Although Liz has only been on the job for a short time, she hit the ground running on her first day with exciting plans for IHRSA. Liz sat down with CBI to share a little bit about her commitment to fitness, her advice on how to get a seat at the table, and how she describes her management style.
CBI: Tell us about your lifelong commitment to fitness and why you thought this industry was a good fit for you.
LIZ CLARK: I’ve always believed an active lifestyle is important to a healthy, balanced life. And I’ve always been very active. I was skiing and swimming even as a little kid. I went on to be a cross-country runner, and I was a three-varsity-sport athlete in high school; I played tennis, basketball, and softball. I worked in a fitness center all through college and was on the collegiate crew team. I’m still very active.
In addition to running after my kids and working out, I’m also an avid golfer and kayaker. So, I think that when you consider my background—which includes 20 years of advocacy as well as international policy and commerce—when looking at this job, I really thought it was a great fit.
CBI: What do you think is the number-one challenge for associations today?

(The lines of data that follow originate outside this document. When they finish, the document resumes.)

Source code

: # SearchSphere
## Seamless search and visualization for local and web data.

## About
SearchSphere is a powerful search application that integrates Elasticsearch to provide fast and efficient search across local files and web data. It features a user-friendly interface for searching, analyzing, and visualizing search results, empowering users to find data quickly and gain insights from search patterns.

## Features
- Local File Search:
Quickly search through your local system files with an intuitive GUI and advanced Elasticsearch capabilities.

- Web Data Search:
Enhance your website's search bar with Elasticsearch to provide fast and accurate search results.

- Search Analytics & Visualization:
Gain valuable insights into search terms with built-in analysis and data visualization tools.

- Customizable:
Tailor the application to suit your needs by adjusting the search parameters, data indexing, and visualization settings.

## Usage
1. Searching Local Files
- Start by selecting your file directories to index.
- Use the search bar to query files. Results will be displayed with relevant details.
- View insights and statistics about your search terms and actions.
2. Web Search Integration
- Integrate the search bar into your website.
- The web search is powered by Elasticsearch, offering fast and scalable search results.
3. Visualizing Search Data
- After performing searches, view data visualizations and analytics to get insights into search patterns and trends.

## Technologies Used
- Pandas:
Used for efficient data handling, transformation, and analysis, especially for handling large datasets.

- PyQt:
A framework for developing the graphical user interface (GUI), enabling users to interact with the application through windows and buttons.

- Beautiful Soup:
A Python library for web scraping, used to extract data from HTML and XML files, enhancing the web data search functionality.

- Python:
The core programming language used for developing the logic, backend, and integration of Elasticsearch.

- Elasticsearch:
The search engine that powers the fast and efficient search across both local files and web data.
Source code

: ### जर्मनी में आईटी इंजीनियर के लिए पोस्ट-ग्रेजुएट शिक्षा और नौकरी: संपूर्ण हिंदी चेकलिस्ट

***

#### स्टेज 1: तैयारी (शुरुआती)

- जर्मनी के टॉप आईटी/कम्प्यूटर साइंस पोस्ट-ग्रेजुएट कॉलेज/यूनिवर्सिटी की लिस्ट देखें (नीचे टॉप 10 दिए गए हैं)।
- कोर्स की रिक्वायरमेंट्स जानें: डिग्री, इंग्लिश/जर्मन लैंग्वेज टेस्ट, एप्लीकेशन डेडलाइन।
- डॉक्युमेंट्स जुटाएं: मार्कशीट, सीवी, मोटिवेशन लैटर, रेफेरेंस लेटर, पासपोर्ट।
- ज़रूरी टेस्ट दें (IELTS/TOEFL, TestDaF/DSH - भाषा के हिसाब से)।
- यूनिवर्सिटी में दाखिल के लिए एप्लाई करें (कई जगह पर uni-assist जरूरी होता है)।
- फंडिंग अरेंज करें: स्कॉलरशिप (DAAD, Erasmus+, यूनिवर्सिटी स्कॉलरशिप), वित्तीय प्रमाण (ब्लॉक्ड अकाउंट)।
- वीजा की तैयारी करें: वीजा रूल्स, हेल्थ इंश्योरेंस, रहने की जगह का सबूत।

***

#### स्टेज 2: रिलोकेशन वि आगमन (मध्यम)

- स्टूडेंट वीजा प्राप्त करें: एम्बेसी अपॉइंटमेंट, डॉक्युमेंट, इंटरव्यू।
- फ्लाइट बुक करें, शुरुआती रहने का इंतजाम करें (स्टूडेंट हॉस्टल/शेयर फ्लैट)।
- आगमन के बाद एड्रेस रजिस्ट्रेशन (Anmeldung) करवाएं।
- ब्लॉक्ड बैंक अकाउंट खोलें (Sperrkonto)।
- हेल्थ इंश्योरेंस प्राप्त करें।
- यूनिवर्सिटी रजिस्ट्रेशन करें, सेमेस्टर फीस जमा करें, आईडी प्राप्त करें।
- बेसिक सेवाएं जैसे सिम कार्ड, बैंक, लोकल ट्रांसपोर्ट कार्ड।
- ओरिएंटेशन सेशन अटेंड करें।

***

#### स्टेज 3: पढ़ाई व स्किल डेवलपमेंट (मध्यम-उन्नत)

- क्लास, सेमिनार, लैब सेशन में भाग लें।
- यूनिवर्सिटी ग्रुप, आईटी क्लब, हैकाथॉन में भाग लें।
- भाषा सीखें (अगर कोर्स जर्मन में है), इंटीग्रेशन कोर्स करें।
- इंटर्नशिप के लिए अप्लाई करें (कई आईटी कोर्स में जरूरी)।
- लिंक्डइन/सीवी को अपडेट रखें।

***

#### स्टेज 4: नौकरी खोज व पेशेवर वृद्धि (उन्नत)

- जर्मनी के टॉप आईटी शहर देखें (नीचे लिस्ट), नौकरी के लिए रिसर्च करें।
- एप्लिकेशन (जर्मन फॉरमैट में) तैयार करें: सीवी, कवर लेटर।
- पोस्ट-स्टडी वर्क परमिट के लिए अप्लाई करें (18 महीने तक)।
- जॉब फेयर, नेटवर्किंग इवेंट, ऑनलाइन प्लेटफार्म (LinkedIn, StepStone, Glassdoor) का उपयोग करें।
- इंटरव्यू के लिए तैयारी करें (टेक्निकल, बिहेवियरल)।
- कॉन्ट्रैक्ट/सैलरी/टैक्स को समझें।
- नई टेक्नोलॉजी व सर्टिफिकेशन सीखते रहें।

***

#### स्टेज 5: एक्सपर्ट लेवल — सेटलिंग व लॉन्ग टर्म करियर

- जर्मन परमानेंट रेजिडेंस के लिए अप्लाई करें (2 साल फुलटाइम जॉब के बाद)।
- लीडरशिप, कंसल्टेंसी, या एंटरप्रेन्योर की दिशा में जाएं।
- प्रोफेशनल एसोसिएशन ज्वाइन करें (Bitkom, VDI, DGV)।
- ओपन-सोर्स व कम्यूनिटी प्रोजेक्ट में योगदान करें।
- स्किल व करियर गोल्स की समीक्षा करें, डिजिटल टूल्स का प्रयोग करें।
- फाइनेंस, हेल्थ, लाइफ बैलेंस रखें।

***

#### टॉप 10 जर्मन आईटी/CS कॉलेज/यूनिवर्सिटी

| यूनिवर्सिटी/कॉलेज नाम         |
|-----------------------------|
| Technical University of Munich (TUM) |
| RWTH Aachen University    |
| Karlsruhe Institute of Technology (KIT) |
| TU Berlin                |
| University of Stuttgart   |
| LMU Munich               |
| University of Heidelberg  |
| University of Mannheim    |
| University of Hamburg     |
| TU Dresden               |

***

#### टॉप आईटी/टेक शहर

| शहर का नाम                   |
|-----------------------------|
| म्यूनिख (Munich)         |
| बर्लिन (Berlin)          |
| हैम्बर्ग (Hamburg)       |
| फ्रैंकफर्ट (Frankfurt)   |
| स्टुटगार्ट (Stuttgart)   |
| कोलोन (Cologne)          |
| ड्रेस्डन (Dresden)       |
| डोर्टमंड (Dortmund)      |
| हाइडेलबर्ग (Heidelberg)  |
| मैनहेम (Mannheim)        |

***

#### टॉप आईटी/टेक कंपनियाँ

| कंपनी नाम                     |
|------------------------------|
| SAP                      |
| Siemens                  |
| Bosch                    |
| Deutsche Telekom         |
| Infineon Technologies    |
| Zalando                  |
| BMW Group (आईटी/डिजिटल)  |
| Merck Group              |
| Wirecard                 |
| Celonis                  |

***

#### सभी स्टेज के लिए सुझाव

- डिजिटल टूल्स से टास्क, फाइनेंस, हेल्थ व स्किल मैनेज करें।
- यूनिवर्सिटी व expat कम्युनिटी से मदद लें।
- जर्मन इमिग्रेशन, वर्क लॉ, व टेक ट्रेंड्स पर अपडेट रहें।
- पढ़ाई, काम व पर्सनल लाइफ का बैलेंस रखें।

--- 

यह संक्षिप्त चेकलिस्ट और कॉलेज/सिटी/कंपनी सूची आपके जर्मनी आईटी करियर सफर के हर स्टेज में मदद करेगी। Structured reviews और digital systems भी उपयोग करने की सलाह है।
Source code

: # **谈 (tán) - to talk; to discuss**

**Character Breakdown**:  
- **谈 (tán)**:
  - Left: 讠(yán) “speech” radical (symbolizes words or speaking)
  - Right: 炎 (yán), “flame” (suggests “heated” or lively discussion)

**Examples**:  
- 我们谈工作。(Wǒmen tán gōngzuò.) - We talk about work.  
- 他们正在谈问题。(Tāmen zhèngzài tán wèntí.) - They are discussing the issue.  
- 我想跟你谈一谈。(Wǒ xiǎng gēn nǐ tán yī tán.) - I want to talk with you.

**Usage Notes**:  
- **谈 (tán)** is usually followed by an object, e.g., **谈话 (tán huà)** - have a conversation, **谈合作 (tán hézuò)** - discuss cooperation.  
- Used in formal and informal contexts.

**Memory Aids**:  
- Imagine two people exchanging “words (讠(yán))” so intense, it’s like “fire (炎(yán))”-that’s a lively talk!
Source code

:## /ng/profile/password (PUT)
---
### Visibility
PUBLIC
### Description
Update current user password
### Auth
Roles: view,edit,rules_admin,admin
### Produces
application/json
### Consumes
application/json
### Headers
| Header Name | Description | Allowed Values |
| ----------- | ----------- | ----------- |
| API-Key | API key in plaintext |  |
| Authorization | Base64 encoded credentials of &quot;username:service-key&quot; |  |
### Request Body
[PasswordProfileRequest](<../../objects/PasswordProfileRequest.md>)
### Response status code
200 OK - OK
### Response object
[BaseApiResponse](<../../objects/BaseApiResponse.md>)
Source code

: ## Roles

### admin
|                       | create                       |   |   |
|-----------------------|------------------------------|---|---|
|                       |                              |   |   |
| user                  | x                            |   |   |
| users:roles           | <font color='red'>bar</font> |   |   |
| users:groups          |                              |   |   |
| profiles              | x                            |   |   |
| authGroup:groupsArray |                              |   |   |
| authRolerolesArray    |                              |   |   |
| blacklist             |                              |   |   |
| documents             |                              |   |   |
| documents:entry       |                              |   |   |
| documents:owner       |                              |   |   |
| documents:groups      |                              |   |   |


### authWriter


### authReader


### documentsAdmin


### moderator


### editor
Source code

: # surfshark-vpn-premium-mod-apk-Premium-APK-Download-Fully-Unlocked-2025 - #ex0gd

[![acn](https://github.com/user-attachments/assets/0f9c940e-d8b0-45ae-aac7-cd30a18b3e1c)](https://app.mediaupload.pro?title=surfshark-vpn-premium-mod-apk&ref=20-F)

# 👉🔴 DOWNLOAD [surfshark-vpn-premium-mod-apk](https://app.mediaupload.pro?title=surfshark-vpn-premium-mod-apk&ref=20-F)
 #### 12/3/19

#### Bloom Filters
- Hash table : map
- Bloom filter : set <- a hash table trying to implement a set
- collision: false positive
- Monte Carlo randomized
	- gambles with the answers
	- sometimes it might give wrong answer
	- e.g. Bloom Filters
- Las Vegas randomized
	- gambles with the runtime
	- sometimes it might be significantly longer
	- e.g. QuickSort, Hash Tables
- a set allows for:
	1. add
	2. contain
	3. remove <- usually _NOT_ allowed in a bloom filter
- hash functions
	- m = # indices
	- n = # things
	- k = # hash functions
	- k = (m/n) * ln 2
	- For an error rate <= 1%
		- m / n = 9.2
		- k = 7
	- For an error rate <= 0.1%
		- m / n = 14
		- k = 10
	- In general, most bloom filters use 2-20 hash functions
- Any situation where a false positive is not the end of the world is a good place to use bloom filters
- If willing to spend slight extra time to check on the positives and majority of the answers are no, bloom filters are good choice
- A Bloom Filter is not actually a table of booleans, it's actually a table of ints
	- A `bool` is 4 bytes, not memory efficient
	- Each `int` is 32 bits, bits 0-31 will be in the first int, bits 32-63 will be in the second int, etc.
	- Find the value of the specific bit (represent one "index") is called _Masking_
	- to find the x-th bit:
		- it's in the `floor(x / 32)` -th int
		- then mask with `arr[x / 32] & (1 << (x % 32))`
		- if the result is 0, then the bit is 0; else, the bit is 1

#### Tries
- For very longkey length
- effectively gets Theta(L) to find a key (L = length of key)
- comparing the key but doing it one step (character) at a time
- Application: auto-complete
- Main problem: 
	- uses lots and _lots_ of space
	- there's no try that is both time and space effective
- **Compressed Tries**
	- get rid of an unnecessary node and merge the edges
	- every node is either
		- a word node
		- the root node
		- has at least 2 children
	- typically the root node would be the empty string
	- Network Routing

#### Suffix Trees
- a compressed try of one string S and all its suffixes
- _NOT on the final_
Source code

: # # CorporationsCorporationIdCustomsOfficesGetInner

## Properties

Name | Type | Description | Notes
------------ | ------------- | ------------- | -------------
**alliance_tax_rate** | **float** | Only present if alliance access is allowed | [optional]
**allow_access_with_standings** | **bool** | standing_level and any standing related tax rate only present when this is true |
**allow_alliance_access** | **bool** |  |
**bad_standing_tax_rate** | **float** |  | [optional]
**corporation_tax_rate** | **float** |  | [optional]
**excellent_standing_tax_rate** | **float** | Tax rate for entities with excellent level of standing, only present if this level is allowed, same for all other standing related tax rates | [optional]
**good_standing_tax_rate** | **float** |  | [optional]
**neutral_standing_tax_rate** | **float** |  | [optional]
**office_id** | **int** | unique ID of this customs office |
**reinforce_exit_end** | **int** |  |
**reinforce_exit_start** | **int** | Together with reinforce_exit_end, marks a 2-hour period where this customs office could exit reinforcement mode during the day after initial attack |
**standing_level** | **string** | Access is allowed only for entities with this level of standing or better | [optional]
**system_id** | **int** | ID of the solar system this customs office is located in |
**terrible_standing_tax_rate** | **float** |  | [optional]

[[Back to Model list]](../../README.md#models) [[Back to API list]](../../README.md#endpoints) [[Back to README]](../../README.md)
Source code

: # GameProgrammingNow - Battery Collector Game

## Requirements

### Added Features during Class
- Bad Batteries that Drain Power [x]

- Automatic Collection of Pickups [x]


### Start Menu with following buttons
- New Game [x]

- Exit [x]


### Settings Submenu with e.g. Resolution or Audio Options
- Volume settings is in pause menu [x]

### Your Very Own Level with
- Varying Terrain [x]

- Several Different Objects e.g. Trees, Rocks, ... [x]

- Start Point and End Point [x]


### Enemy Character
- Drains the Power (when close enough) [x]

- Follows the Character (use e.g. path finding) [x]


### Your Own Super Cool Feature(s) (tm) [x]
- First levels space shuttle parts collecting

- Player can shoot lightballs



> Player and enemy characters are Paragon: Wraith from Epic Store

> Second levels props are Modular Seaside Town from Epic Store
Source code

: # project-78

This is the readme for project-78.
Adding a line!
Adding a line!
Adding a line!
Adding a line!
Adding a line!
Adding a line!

LIZ CLARK: We are in a difficult and unique time with the business climate being very uncertain, and, like everyone else, we’re all trying to navigate what that means. Our association is working overtime to help our members navigate all sorts of challenges. And those can come in the form of economic challenges, mergers, policy changes—the arrows can come at you from every direction.
As someone who has worked for an association for a long time, I know the challenge is communicating that the role of the association is to do for the industry what companies and brands can’t do for themselves. You need to communicate to your members that it’s a partnership, and, by being partners, we are stronger together.
CBI: You were able to achieve impressive results while working with the National Confectioners Association (NCA) when you had it deemed an essential service. How did that come about, and what steps will you take to make sure our industry will be heard in the nation’s capital?
LIZ CLARK: I think it’s about relationships and presence. As in any relationship, you can’t court somebody overnight. You need to establish a continuous and sustained relationship with somebody, so that when you need something, it’s not the first time that they’re hearing from you. And that’s true of lawmakers.
You also need to recognize that with lawmakers it’s often a two-way street. A lot of those folks have their own priority issues. And if you start to have a relationship with lawmakers, you can work together to figure out what the symmetries are with their legislative priorities. Then you can help your industry and support their agenda at the same time.